With regard to the first point, I have known for a long time that I am the only one who can make balance happen in my life.  It’s not about anyone else’s expectations of me, or what they say I have to do.  At the end of the day, it’s up to me to decide how I want to spend my time, and so I have always made sure that I devote enough time to work, exercise, my family, and my leisure activities, even if that means I don’t always do everything I might want or others might expect me to do in each category.   That being said, I have learned to maximize my efforts on every front, knowing what’s most important to get done and knowing when to cut a corner or to say “no.”  I am also highly efficient and focused on what-ever activity I am currently doing.   For example, I don’t dilute my work time by surfing the web (well, not that much), just like I don’t dilute my family time by checking my email on my phone.

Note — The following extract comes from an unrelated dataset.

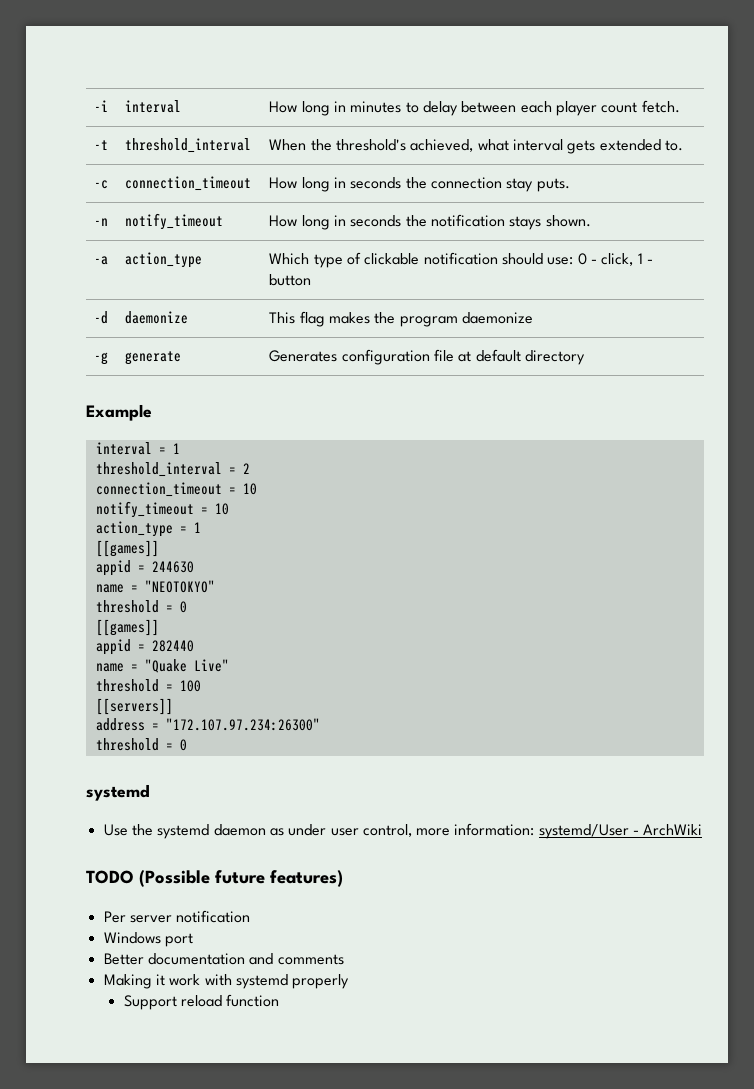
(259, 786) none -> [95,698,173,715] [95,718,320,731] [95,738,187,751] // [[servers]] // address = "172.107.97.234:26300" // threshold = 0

With regard to the second point, even though I believe balance is ultimately self-motivated, it cannot be achieved alone.  I am lucky that my husband Alex Snoeren (also a professor of computer science at UCSD) really does half the work in raising our kids and running our home.  I have also had supportive colleagues who always understood (and even filled in) when I had to cancel meetings and even classes to run off and deal with sick children and other life events.

Q: What are your future career plans?

Since I just started at UCSD, I sort of see this job as my future career plans, at least in the short term.  I would like to try to take some of the programs I helped develop at Harvey Mudd and implement versions of them at UCSD to see if they will have the same positive effect on the number of women in CS here.  Longer term, I would really like to go into administration.   I’d love to be the dean of faculty at a liberal arts college like Harvey Mudd.  As much as I love teaching, I also really love the challenge that comes from designing and implementing large-scale programs, and I would love to think about and manage the intricate details and interactions involved with providing a world-class education for hundreds or thousands of students.

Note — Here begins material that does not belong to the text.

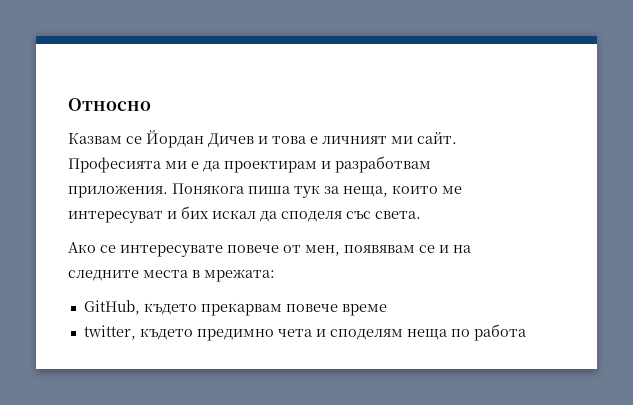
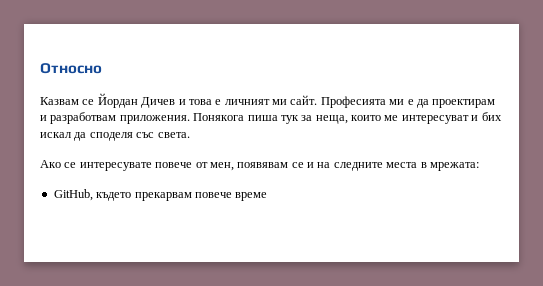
[83,324,526,341] // twitter, където предимно чета и споделям неща по работа -> (268, 196) none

Q: Do you have any other involvement in activities supporting women in computing?

Definitely.  I am currently serving as co-chair of the National Center for Women & Information Technology’s Academic Alliance.  I’ve also started to get involved with UCSD’s very active and large Women in Computing (WIC) group as faculty co-adviser. I love sports and exercise.  I do distance running – half marathons, and the occasional marathon.  I also love swimming, and hope to join the masters’ swimming program at UCSD.   Every so often I’ll throw in some biking and do a triathlon, but I am a good swimmer and a really bad cyclist, so it’s really depressing to get passed that much on the bike leg.

I also enjoy baking, reading, and occasionally watching some TV, and of course hanging out with friends when I have time left.

Q: Do you have any advice for someone who might wish to follow your  career path (or other career path advice)?

My first piece of advice is some meta-advice: Advice is just a suggestion—if it doesn’t feel right, then you don’t have to follow it.  My stress level went way down once I had that revelation, and I realized I didn’t have to do everything that people advised me I should do.

Next, I think it’s important to choose your own path, and try not to compare yourself to others.  You have your own unique circumstance, so what others do or don’t do shouldn’t really affect your life.  It’s really hard for me to follow my own advice here, but I do strongly believe in it so I try.

Finally, have a general plan for your career, but then go with the flow and don’t be afraid to take big steps that feel right, even when they might seem a little risky or “not in the plan.”  In my career so far, I’ve taken a job 120 miles away from my husband’s job, I had my first son before tenure (even with the 120-mile combined commuting situation), and I left my secure dream job for a less-certain job opportunity with great potential (and a shorter commute!).  I never would have foreseen any of these moves, and others probably thought I was a little crazy, but I have never regretted any of them.